Onderhoud
brandstofsysteem
GEVAAR
In bepaalde omstandigheden zijn dieselbrandstof
en brandstofdampen uiterst ontvlambaar en
explosief. Brand of explosie van brandstof kan
brandwonden of materiële schade veroorzaken.
• Gebruik een trechter of tuit; brandstof
uitsluitend in de open lucht bij een afgezette
of koude motor bijvullen. Eventueel gemorste
brandstof opnemen.
• Vul de brandstoftank niet helemaal. Vul de
brandstoftank totdat het peil 6 mm tot 12 mm
van de onderkant van de vulbuis staat. Dit geeft
de brandstof in de tank ruimte om uit te zetten.
• Rook nooit wanneer u met brandstof bezig bent
en houd de brandstof weg van open vlammen
of vonken.
• Bewaar de brandstof in schone, veilige en
goedgekeurde containers en zorg dat de dop op
zijn plaats blijft.
Brandstof aftappen uit de
brandstoftank
Onderhoudsinterval: Om de 800 bedrijfsuren
Vóór de stalling
De tank moet worden afgetapt en gereinigd als het
brandstofsysteem vervuild raakt of wanneer de machine
voor langere tijd wordt gestald.
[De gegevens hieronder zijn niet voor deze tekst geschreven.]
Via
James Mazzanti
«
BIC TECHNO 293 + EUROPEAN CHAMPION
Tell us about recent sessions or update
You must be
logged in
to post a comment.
Gebruik schone
brandstof om de tank uit te spoelen.
Brandstofleidingen en
aansluitingen controleren
Onderhoudsinterval: Om de 400 bedrijfsuren/Jaarlijks
(houd hierbij de kortste periode aan)
De brandstofleidingen en aansluitingen controleren.
Controleer ze op slijtage, beschadigingen of loszittende
verbindingen.
Het brandstofsysteem
ontluchten
U moet het brandstofsysteem ontluchten voordat u de
motor start, indien zich één van de volgende situaties
heeft voorgedaan:
• Eerste keer starten van een nieuwe machine.
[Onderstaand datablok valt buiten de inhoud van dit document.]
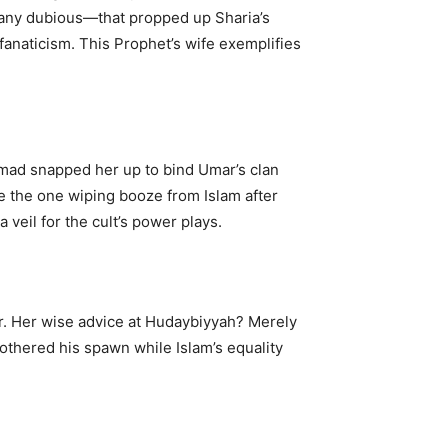
many dubious—that propped up Sharia’s
anaticism. This Prophet’s wife exemplifies
ammad snapped her up to bind Umar’s clan
e the one wiping booze from Islam after
veil for the cult’s power plays.
. Her wise advice at Hudaybiyyah? Merely
othered his spawn while Islam’s equality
• De motor is gestopt vanwege een tekort aan
brandstof.
• Er zijn onderhoudswerkzaamheden uitgevoerd aan
onderdelen van het brandstofsysteem; bijvoorbeeld
er is een nieuw filter gemonteerd, de waterafscheider
heeft een onderhoudsbeurt gekregen, enz.
GEVAAR
In bepaalde omstandigheden zijn dieselbrandstof
en brandstofdampen uiterst ontvlambaar en
explosief. Brand of explosie van brandstof kan
brandwonden of materiële schade veroorzaken.
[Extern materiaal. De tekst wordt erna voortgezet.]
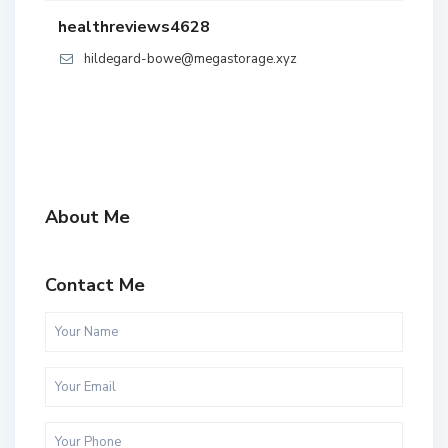
healthreviews4628
hildegard-bowe@megastorage.xyz
About Me
Contact Me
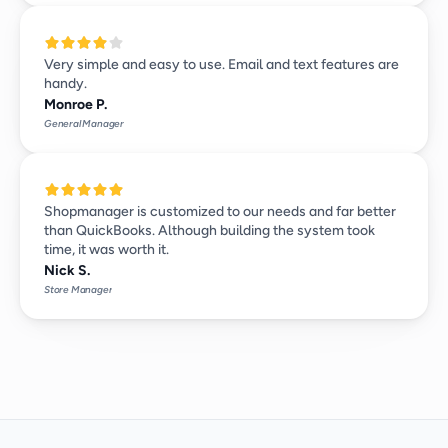
Very simple and easy to use. Email and text features are 
handy.
Monroe P.
General Manager
Shopmanager is customized to our needs and far better 
than QuickBooks. Although building the system took 
time, it was worth it.
Nick S.
Store Manager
• Gebruik een trechter of tuit; brandstof
uitsluitend in de open lucht bij een afgezette
of koude motor bijvullen. Eventueel gemorste
brandstof opnemen.
• Vul de brandstoftank niet helemaal. Vul de
brandstoftank totdat het peil 6 mm tot 12 mm
van de onderkant van de vulbuis staat. Dit geeft
de brandstof in de tank ruimte om uit te zetten.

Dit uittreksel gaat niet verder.